Neben dem Fachwissen hinsichtlich der vielen (steuer-) rechtlichen Aspekte, brauch HR gleichermaßen auch ein interkulturelles Verständnis, um den internationalen Mitarbeitern kompetent und beratend zur Seite stehen zu können. Wer Mitarbeiter im Ausland rekrutiert, möchte diese bei erfolgreicher Zusammenarbeit auch lange halten. In diesem Zusammenhang spielt sowohl eine gelungene Integration innerhalb des Unternehmens, als auch die Unterstützung im alltäglichen Leben eine wichtige Rolle.

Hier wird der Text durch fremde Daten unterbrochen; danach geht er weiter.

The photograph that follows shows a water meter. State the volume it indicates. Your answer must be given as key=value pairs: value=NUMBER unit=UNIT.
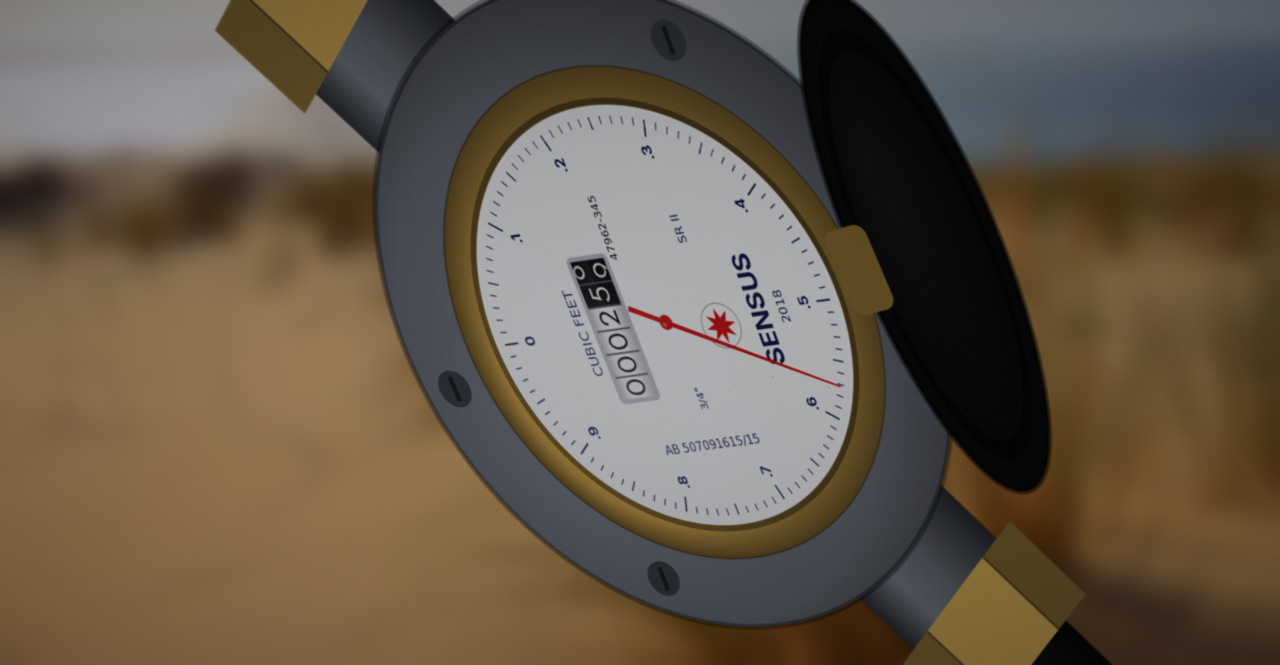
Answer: value=258.57 unit=ft³
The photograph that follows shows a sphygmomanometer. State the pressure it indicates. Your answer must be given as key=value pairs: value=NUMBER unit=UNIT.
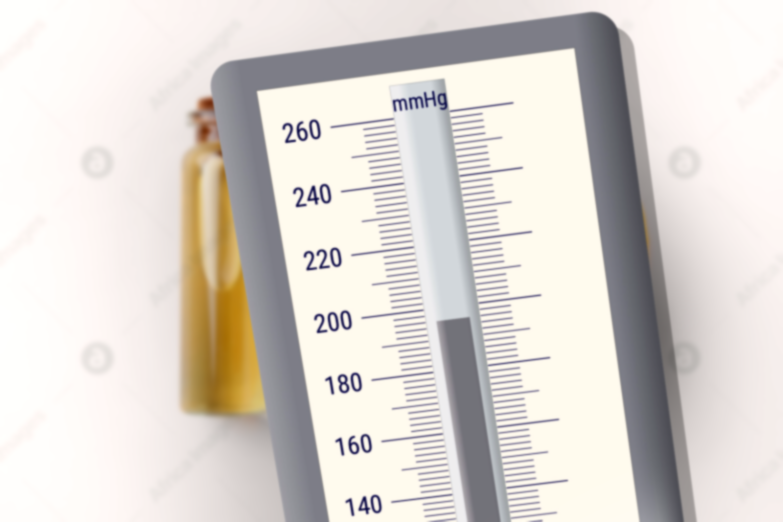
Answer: value=196 unit=mmHg
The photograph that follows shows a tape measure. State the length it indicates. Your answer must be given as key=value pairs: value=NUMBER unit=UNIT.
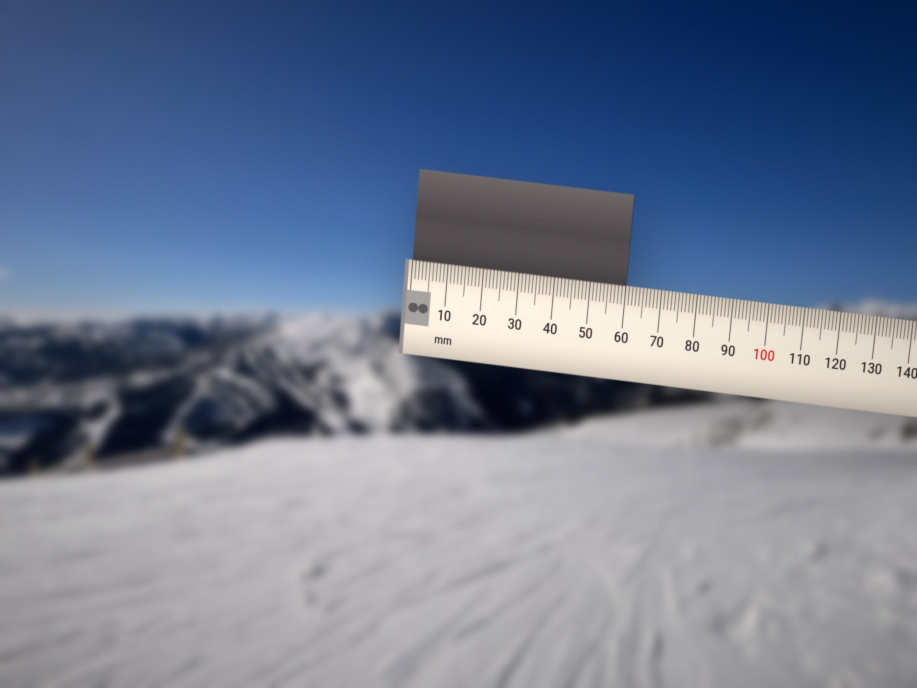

Eine offene Willkommenskultur im Unternehmen gilt mit als Grundbaustein, um neuen Mitarbeitern die Integration ins Team zu erleichtern. Vorab sollte geklärt werden, wer als Ansprechpartner und gleichzeitig auch primäre Bezugsperson für den neu eingestellten Mitarbeiter fungiert. So können Unklarheiten beispielsweise hinsichtlich der Arbeitsabläufe oder Regeln zum Sozial- und Arbeitsverhalten von Beginn an vermieden und die Einarbeitung somit erleichtert werden. Ein offenes Gespräch über Zielvereinbarungen und gegebenen Erwartungshaltungen sorgt für mehr Transparenz, die Ihrem Mitarbeiter eine Perspektive auch auf lange Sicht bietet. Interne Kennlernveranstaltungen unterstützen das schnelle Einfinden im Team.

Fernab der neuen Position in Ihrem Unternehmen, muss sich Ihr neuer Mitarbeiter auch mit den vielen Tücken und Problemen des Alltags rumschlagen. Dies kann sich vor allem zum Jobstart als sehr hohe Belastung für diesen erweisen. Sowohl Wohnungssuche, Kontoeröffnung oder auch der Abschluss eines Handyvertrages müssen in den meisten Fällen erledigt werden. Viele Mitarbeiter aus dem Ausland brauchen vor allem bei deutschen Formalitäten, Behördengänge und Versicherungsabschlüsse beratende Unterstützung. Empfehlenswert ist es auch, Möglichkeiten zum berufsbegleitenden Ausbau der Sprachkenntnisse zu schaffen.

Der Einstieg und die Integration ins bestehende Arbeitsumfeld beeinflusst einen Mitarbeiter enorm zu Beginn. Es ist also sehr wichtig, genau in dieser Phase aufmerksam zu sein, eine offene Kommunikation zu führen und die Mitarbeiter herzlich willkommen zu heißen.